*Task prompt*
Write out the lines of the material below as a JSON list of strings, one string per line, with blank lines dropped. Leave out the pictures.

══ Raw data ══

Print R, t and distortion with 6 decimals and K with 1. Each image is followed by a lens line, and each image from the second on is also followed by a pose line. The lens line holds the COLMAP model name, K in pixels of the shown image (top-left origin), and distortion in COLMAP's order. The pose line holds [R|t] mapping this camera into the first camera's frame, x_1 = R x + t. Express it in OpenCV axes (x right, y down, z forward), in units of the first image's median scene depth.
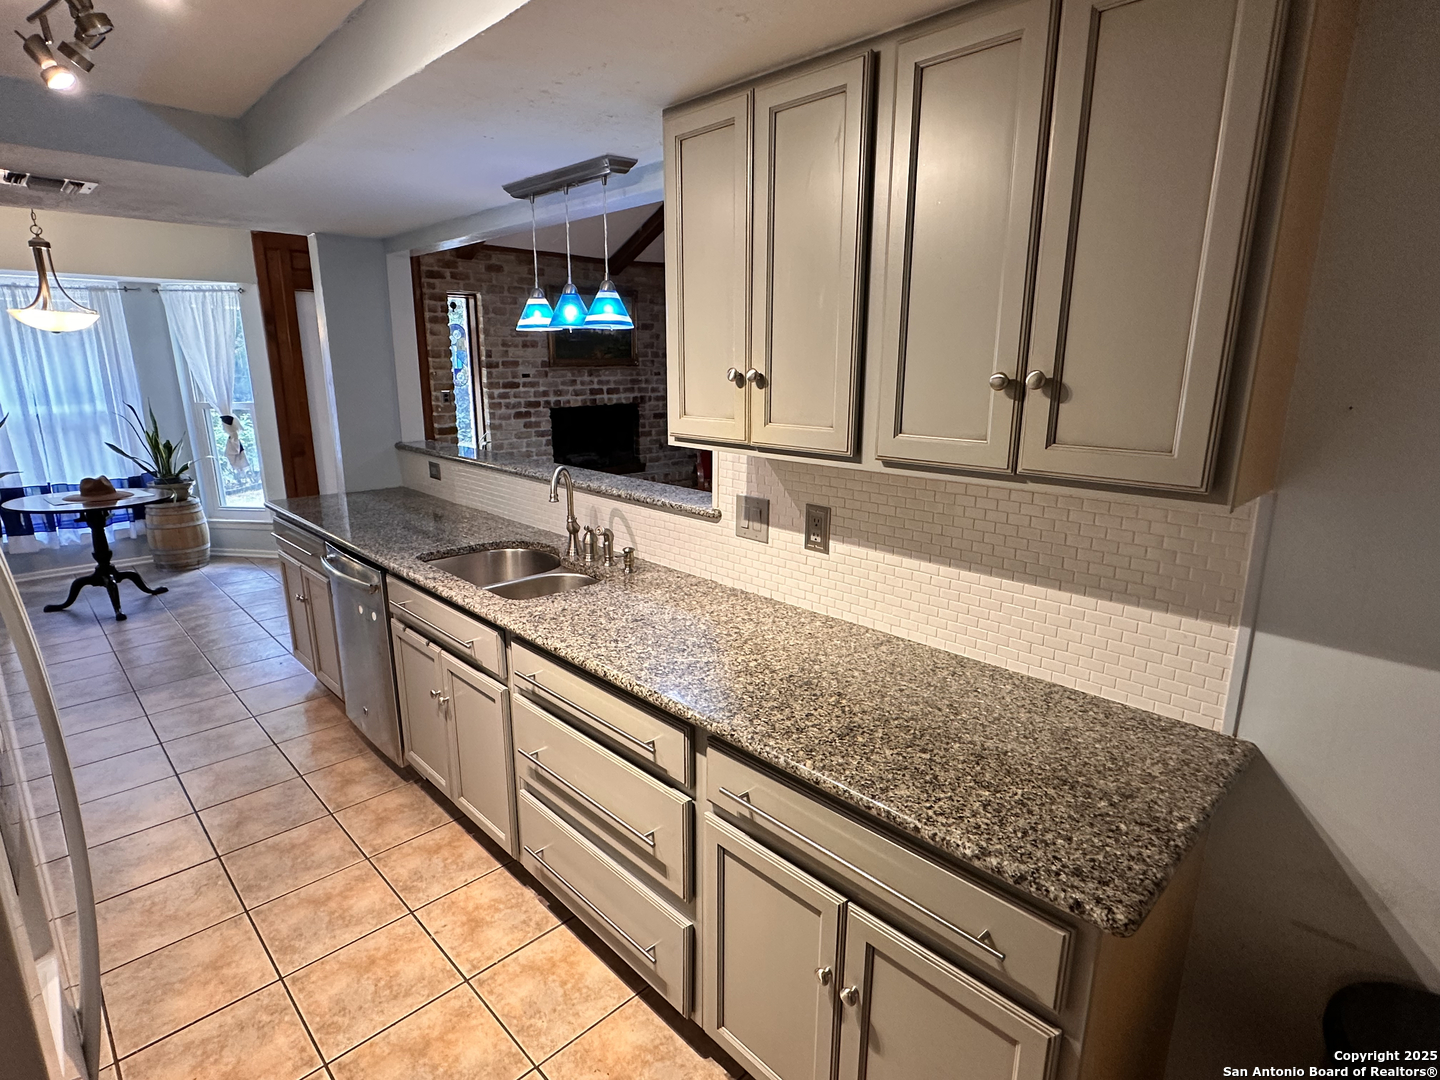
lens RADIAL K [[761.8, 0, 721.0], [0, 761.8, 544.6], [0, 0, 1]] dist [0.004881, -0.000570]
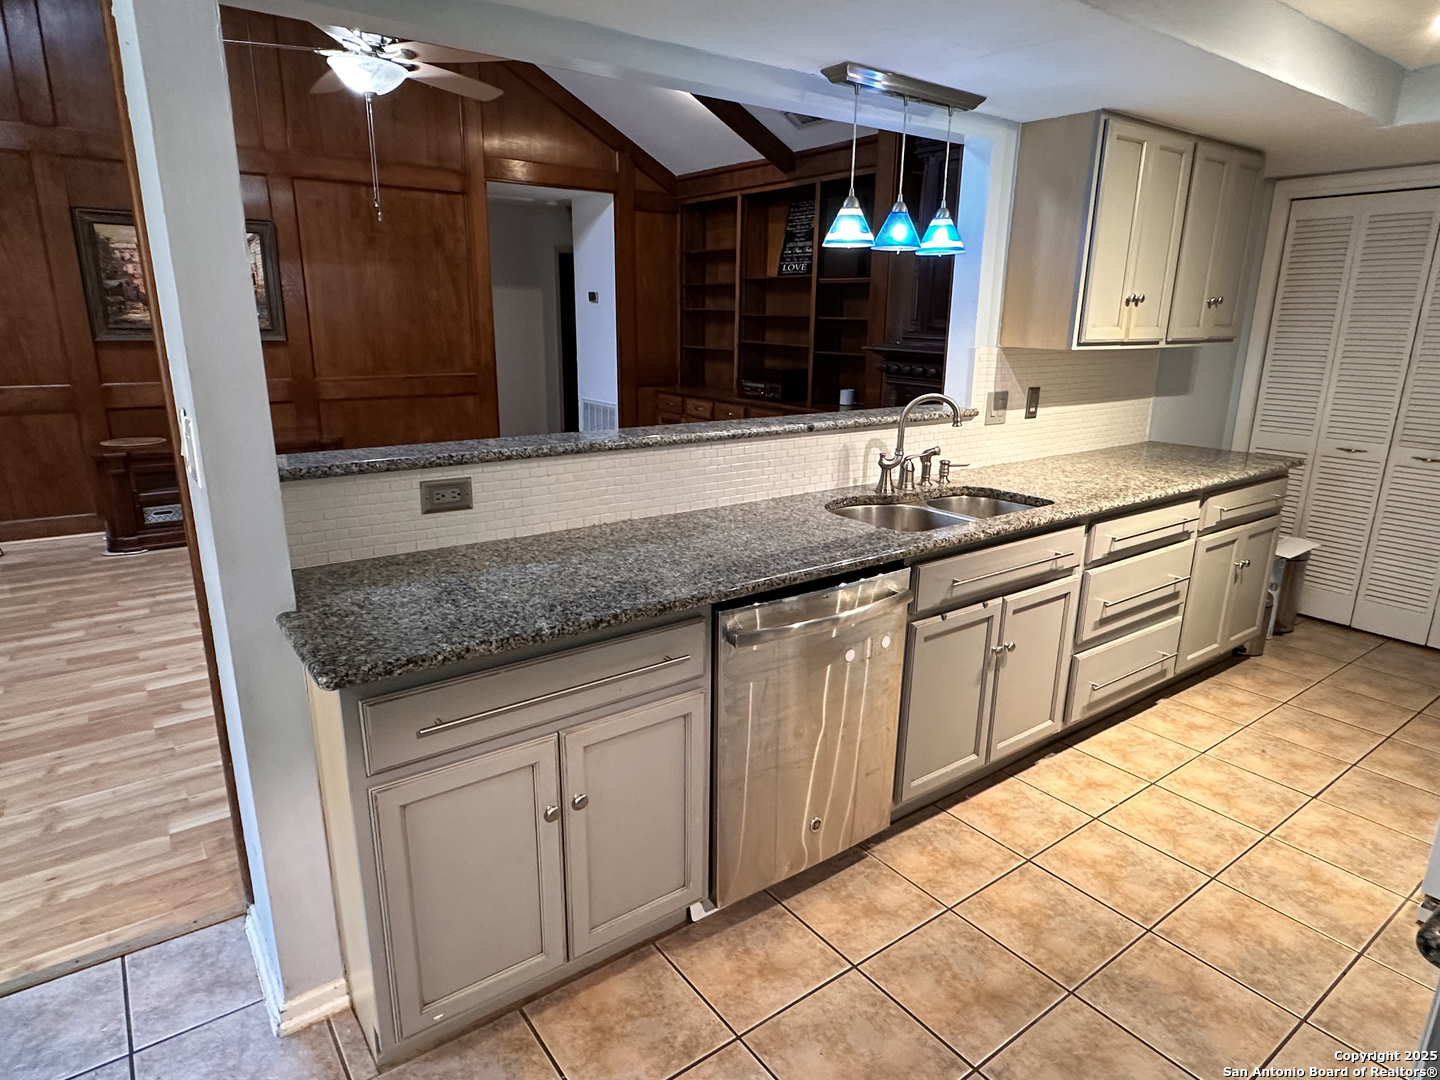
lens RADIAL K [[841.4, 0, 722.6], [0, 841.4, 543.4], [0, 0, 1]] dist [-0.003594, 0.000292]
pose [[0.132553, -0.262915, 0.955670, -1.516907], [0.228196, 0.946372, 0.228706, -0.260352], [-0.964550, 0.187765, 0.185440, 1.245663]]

═══

*Task response*
[
  "Print R, t and distortion with 6 decimals and K with 1. Each image is followed by a lens line, and each image from the second on is also followed by a pose line. The lens line holds the COLMAP model name, K in pixels of the shown image (top-left origin), and distortion in COLMAP's order. The pose line holds [R|t] mapping this camera into the first camera's frame, x_1 = R x + t. Express it in OpenCV axes (x right, y down, z forward), in units of the first image's median scene depth.",
  "lens RADIAL K [[761.8, 0, 721.0], [0, 761.8, 544.6], [0, 0, 1]] dist [0.004881, -0.000570]",
  "lens RADIAL K [[841.4, 0, 722.6], [0, 841.4, 543.4], [0, 0, 1]] dist [-0.003594, 0.000292]",
  "pose [[0.132553, -0.262915, 0.955670, -1.516907], [0.228196, 0.946372, 0.228706, -0.260352], [-0.964550, 0.187765, 0.185440, 1.245663]]"
]